Count the lines in the data below where the string "image" occurs, please, and give the number alone.

Stored data entries:
◇ ◇ ◇ ◇ ◇ ◇ ◇
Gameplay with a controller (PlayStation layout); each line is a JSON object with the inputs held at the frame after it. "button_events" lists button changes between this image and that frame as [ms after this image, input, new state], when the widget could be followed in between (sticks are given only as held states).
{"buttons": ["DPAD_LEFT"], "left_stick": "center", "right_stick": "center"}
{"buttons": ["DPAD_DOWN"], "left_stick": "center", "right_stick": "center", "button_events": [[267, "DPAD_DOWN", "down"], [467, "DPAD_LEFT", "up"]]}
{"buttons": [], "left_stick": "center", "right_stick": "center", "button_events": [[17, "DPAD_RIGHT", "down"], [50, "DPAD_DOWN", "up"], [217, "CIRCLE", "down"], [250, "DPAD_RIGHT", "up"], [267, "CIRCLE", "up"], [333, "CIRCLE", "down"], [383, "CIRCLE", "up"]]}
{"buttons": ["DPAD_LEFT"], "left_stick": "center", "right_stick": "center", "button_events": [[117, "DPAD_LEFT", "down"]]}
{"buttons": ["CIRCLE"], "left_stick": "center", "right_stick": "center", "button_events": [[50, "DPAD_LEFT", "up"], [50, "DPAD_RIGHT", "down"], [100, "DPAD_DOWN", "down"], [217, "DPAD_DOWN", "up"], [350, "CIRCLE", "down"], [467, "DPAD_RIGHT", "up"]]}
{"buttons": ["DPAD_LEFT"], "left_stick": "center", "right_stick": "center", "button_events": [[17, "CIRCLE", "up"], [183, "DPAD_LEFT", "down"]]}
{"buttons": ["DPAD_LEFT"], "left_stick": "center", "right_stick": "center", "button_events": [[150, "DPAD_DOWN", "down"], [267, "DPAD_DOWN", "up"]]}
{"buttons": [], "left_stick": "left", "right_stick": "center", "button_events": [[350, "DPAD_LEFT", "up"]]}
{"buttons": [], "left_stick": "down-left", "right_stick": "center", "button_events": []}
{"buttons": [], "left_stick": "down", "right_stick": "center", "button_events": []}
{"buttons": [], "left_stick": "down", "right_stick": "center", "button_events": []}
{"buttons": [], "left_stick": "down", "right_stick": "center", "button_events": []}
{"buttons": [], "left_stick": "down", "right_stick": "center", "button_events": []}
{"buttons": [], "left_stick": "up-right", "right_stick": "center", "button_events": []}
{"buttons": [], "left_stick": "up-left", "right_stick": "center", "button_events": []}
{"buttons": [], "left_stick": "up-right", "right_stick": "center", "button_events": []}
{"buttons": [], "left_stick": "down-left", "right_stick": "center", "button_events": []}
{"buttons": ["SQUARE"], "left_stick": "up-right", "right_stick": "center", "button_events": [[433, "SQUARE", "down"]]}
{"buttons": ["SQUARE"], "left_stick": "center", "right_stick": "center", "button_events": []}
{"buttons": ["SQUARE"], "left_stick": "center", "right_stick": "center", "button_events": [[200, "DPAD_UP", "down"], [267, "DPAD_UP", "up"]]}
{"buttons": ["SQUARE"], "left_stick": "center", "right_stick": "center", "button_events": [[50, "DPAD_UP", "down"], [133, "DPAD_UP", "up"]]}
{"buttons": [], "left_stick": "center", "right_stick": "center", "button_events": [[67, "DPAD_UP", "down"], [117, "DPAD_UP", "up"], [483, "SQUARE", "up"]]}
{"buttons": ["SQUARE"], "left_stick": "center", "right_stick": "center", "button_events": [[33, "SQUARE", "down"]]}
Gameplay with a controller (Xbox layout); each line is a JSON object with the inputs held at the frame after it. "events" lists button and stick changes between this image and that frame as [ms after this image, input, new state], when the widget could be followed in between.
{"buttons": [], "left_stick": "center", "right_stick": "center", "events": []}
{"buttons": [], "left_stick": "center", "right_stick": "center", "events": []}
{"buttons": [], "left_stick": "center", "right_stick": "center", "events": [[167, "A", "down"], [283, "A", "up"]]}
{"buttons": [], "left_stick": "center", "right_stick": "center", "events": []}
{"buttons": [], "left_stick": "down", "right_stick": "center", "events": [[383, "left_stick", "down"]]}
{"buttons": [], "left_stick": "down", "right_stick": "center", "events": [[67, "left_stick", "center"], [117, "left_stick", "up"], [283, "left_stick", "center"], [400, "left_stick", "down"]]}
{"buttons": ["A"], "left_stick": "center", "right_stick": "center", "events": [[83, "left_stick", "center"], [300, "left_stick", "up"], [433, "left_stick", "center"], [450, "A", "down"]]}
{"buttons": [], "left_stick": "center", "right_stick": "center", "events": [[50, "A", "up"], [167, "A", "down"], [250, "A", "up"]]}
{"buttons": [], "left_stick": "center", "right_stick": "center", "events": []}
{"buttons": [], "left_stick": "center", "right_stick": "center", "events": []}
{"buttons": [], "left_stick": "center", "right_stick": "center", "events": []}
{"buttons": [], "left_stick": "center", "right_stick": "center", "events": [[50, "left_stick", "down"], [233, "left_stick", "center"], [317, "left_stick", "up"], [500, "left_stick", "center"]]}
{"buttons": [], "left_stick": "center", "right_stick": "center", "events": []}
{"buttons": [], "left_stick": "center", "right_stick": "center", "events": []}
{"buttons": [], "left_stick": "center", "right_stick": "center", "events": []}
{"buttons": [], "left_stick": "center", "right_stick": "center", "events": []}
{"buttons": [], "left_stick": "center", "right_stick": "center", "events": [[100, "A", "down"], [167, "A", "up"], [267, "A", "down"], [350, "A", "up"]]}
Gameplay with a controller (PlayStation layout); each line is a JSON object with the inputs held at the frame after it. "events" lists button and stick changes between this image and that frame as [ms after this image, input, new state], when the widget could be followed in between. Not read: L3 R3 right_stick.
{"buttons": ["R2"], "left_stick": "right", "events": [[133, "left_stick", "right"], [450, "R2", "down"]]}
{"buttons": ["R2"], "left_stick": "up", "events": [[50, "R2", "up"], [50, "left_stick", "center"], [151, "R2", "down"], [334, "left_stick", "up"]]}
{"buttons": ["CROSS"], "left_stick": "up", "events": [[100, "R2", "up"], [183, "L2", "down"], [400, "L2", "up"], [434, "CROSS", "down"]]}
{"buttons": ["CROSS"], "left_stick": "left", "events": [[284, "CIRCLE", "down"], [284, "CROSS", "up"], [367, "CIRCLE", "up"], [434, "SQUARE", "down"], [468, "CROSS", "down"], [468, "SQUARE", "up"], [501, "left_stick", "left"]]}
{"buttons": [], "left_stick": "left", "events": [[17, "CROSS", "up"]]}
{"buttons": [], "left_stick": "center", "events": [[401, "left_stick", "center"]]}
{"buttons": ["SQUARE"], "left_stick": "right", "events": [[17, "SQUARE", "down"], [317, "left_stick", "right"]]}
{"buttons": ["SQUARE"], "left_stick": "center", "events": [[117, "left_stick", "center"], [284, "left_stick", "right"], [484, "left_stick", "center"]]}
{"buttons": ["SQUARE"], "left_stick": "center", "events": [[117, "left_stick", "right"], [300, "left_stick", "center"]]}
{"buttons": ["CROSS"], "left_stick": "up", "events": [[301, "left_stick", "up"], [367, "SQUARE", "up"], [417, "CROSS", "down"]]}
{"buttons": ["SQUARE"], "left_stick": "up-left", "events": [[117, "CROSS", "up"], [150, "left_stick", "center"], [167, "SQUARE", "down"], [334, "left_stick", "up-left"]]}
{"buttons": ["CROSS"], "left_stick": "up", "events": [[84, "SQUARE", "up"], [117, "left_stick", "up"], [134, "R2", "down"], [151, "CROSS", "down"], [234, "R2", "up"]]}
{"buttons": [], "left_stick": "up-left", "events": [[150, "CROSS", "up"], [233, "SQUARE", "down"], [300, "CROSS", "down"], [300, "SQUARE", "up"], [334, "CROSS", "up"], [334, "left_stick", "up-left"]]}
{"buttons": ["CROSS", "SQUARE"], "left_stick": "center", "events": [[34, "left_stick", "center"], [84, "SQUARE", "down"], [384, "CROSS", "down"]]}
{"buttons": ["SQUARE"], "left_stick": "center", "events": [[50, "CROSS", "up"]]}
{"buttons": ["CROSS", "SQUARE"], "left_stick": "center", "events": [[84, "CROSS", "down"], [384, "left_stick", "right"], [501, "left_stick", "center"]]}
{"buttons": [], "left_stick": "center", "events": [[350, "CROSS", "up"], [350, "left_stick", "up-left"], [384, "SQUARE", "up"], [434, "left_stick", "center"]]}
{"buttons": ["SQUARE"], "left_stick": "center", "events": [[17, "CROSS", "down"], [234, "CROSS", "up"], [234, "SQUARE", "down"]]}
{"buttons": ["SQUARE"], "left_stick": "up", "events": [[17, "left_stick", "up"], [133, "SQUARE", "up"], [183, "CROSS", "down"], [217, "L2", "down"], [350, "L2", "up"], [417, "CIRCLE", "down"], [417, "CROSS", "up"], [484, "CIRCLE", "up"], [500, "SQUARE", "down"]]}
◇ ◇ ◇ ◇ ◇ ◇ ◇
▶ _Answer to this exercise_
3